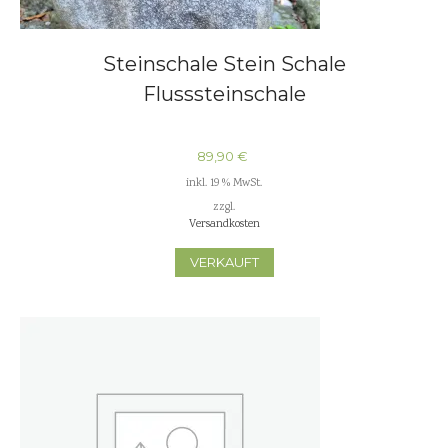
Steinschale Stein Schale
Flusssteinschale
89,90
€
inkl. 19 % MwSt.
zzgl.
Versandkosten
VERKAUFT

----------------------------------------

Job
Please copy every record above exactly, but leave the pictures out.

Answer section
Steinschale Stein Schale
Flusssteinschale
89,90
€
inkl. 19 % MwSt.
zzgl.
Versandkosten
VERKAUFT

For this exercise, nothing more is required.